There are a lot better regional brands out there. I've never used Sikkens on a deck, only the door and window and Cetol SRD.

We have a deck stain company here called ABRP Inc. and I like there stains better than Cabot's.


----------



## Workaholic (Apr 17, 2007)

I have used Cabots for decking and fences. I like it, never had any problems from it.


----------



## painttofish (Aug 28, 2007)

I use Cabots on decks fences and on 50% of my exterior siding jobs. The P.R.O. VT acrylic solid siding stain (much better than SW woodscapes) I like and use a lot. Here in N. MI cedar siding is very common and cabot semi-trans works great. I use Sikkens on the log homes I do. Also, their Problem Solver primer is a good deck and all purpose oil primer.


----------



## JohnA (Oct 17, 2007)

I did buy the Primer for the floor and learned that I could not stain it until 6 months from now since it is new wood.

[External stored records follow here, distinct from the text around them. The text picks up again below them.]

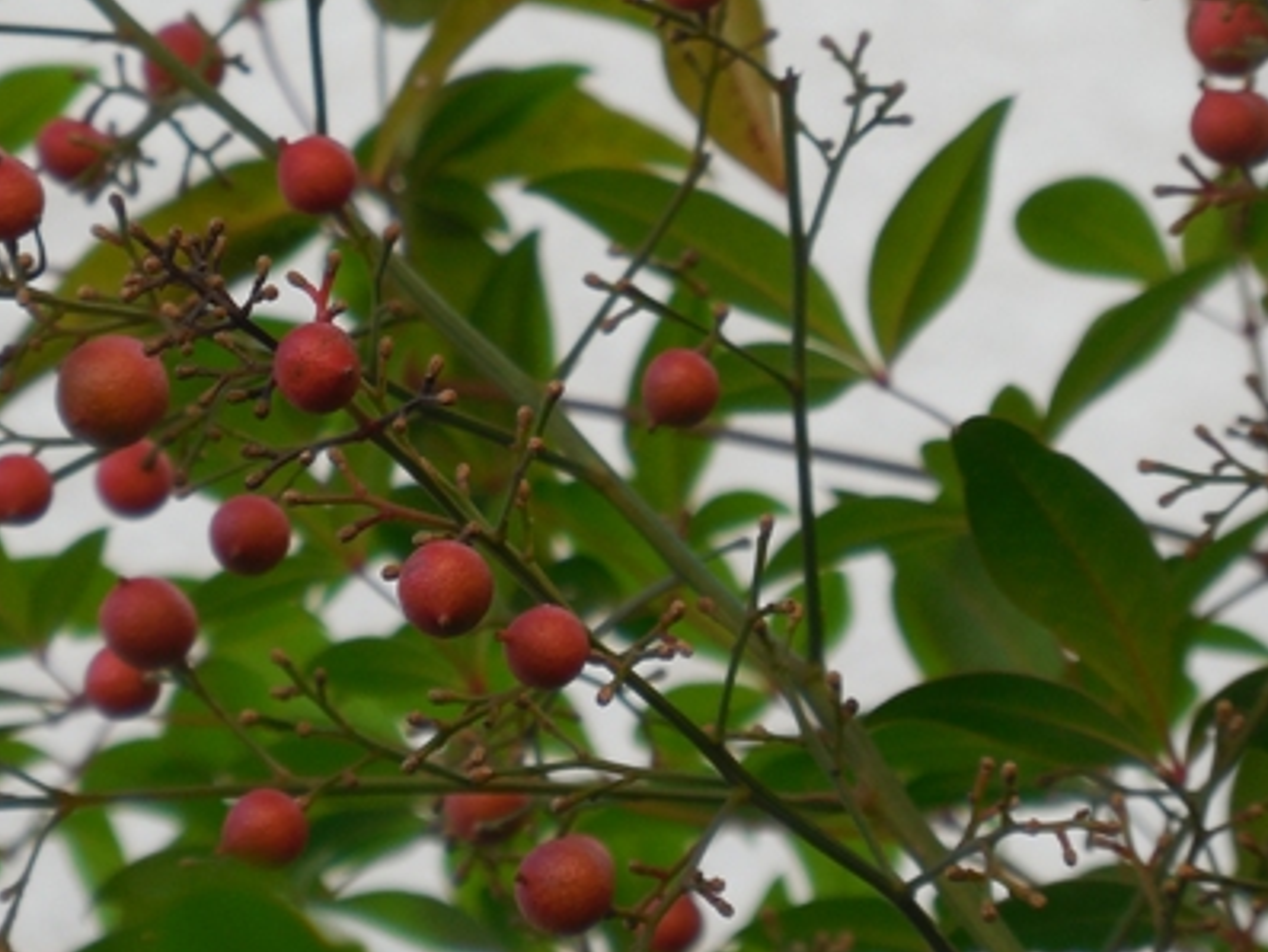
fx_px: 15243
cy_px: 380
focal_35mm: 416
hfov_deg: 4.8
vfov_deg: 3.6
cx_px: 267
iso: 125
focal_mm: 46.1
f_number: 6
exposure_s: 1/60
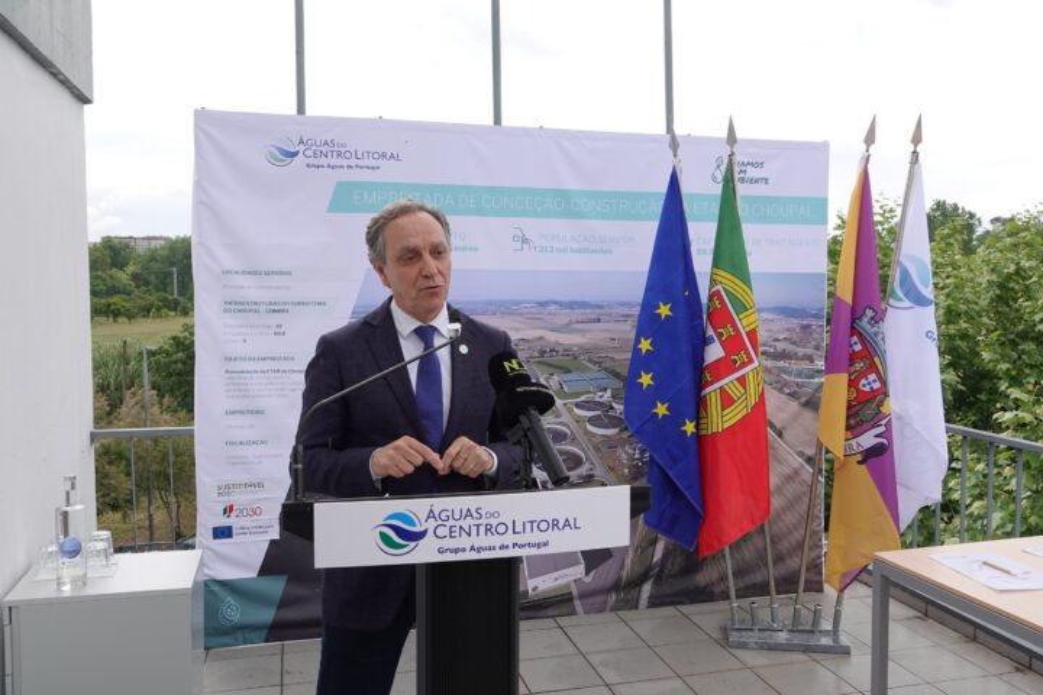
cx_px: 522
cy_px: 348
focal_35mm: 30
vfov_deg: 43.6
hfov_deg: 61.9
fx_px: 869
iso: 100
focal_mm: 11.03
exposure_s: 1/400
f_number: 4
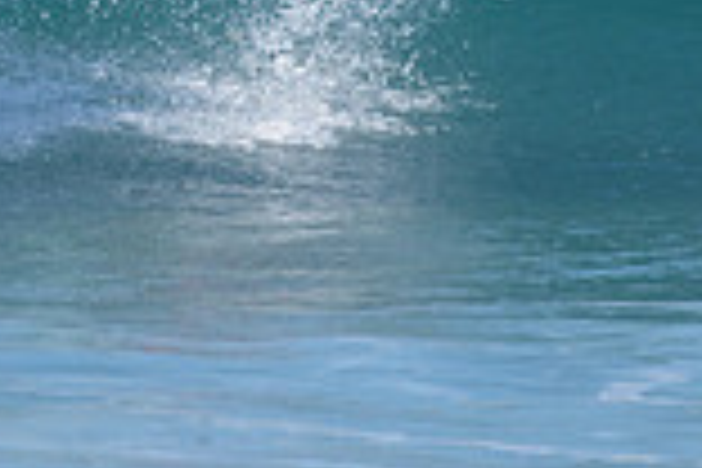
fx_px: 36326
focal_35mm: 1863
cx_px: 297
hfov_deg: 1.1
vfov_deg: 0.7
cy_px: -227
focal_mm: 500
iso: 280
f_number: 5.6
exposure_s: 1/2000
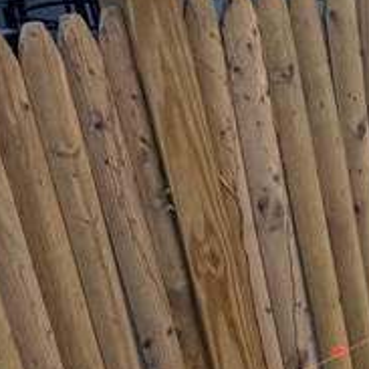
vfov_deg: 13.6
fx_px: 1435
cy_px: 589
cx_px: 879
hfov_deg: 11.9
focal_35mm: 119
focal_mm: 6.76
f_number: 1.78
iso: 80
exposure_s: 1/2703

I belive that I will be very please with Cabots for what they told me about it.

By the way how long does a coat of Deck stain last before you have to restain it again?


----------



## Rich (Apr 26, 2007)

JohnA said:


> Has anyone used Cabot Stains and what are the Pro and Con's about this stain? Is it one of the best on the market for sealing and staining exterior wood?


yes
all pro's, no con's
I cannot say if it's the best, but I like it and have used a lot of it


----------



## DiBs (Oct 16, 2007)

I prefer cabot's, I won't say it's the best, but the best I've used! I'd say 3 to 5 years with the semi-trans, but various conditions will dictate actual timing between coatings.


----------



## Paintwerks (Apr 22, 2007)

Cabots is all we use on our exterior siding. I think its the best from what Ive used. I havent tried Sikkens yet, any comments on there solid stain.

Thanks Dan


----------



## Wolverine (Apr 17, 2007)

Cabot continues to have a strong reputation since Valspar has not owned them long enough to ruin it yet...


----------



## slickshift (Apr 8, 2007)

JohnA said:


> By the way how long does a coat of Deck stain last before you have to restain it again?


Depends on what and where


----------



## JohnA (Oct 17, 2007)

Wolverine said:


> Cabot continues to have a strong reputation since Valspar has not owned them long enough to ruin it yet...


When did Valspar buy them?

Is Valspaer any good paint? Interior or Exterior?


----------



## straight_lines (Oct 17, 2007)

> Is Valspaer any good paint? Interior or Exterior?


 :no:


Hate it, hate it, hate it. 

For 100% acrillic, I like SW stuff for the price I think it performs very well. :thumbsup:


----------